Just wondering how I am going to cope with a family celebration for my BIL’s 70th Birthday that his adult children have arranged. It is to be in a hotel some 120 miles from where I live and I will drive by myself to the Venue. But nowadays I find driving quite tiring having reached my mid seventies so I am already a bit strung out in anticipation of the journey, leave alone my main concern as follows:

The problem for me is my niece, my DS younger twin with whom I always had a close relationship. That is, until some years ago when we had a misunderstanding over an innocuous banter remark I made. During the ensuing email discussion she took major umbrage, accused me of emotional blackmail and decided ‘not to talk about it’ when I attempted to ask a few questions.

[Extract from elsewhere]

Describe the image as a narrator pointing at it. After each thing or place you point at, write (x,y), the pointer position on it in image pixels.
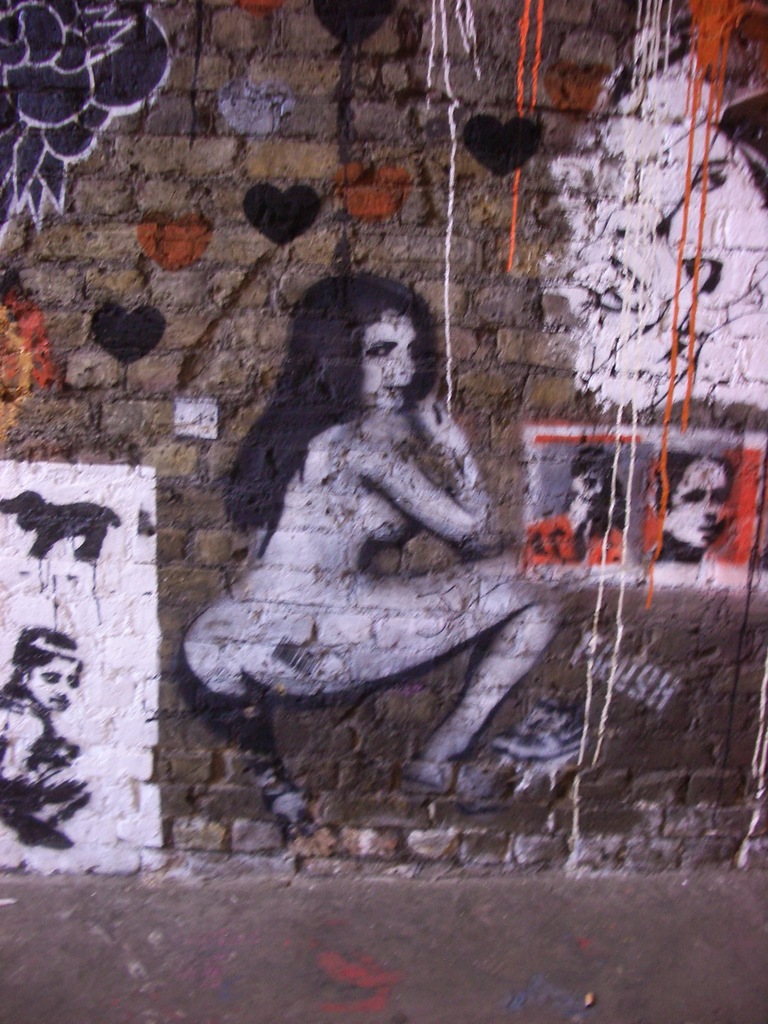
In this image I can see the wall painting (311,459). In the painting (259,517) I can see few people (374,553) and I can see the painting colors which are in black, red and white color.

At the time she had just come to the end of her 10 year commitment to a part-time degree course, she so deserved the First Class Honours that was awarded. I tried apologizing. Tried to engage her in conversation and thought to drive to her home to talk about it. She lives over 100 miles away and her mother, my DS, banned me from doing this. ‘It is not an option’, I was severely told. DS was not prepared to discuss the matter either. Well, here we are five years later – how much time does DN need? I should say that I am a person that talks things through so that although agreement may not be reached at least both parties know from where the other person is coming.

Hence my wobbles about said birthday party for DN’s Dad for which there are less than twenty people invited. Unfortunately I have a bad anxiety problem and have little confidence so am likely to leave the party early if I get too upset. So I am very nervous about seeing my niece. Just to compound it all DS has ‘invited’ me to family lunch the following day. This sister (ten and a half years younger) is rather commanding so I am to do as I am ‘told’.

Fellow Gransnetters, how should I ‘play’ this one? Please?